Wisdom Comes by Disillusionment

Reflections on Dopesick

My patient (no, not you) comes in for his Adderall refill. He has been stable on his current dose for years, without escalation or any significant side effects. He is happy with the medication – better focus, less distraction – and credits it for making him productive in a demanding job at a fintech startup.

He is only a little younger than me, meaning that when my patient was growing up, practically no one was on stimulant medications. And still, even without Adderall, he did well enough in school to get into an Ivy League college (I know, I know, none of us would be admitted anywhere nowadays, but still…), excel at a competitive grad school, and succeed in his field – all of which would seem to demand a pretty highly developed ability to focus and concentrate.

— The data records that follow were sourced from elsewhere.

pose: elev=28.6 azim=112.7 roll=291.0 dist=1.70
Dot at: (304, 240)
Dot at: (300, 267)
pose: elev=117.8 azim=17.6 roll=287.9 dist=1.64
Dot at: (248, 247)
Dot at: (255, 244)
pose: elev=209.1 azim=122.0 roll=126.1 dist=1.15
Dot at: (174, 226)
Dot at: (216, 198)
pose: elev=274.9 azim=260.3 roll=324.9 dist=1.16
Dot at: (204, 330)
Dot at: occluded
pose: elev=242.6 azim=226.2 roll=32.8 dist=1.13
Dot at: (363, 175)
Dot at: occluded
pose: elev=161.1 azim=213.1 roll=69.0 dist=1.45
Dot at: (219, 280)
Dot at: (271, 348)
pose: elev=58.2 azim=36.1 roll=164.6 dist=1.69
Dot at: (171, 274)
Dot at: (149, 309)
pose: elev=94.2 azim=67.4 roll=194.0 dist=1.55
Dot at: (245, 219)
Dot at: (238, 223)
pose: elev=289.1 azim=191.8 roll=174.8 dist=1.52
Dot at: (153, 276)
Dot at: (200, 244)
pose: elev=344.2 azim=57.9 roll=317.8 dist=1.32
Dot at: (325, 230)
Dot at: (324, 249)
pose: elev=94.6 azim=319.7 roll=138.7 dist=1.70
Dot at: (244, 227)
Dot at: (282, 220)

And yet now, he – like so many of my patients his age and younger – are prescribed a daily pill without which his ability to succeed at work would presumably suffer. Not that ADD didn’t exist back then, mind you, but somehow the pool of patients being treated for it has expanded by an order of magnitude. How? Why?

Is it being overdiagnosed? Was it being underdiagnosed? Used now for milder cases? Misused as a competitive advantage? And how much does it really matter, anyway? After all, these medications are 1. FDA approved, 2. indicated for a real diagnosis, and 3. pretty helpful, including for my own son (and his friends…and their friends!).

And yet…

Rachel and I are watching the Hulu series, Dopesick, recommended to us by her psychiatrist sister. It’s a drama about the opioid crisis and how it was created by Purdue Pharma and the Sackler family in their campaign to make Oxycontin into a billion-dollar blockbuster drug.

A central thesis of the show (so good btw- highly recommend!) is that Purdue financed and essentially created – as a marketing ploy – the whole idea that doctors systematically undertreat pain.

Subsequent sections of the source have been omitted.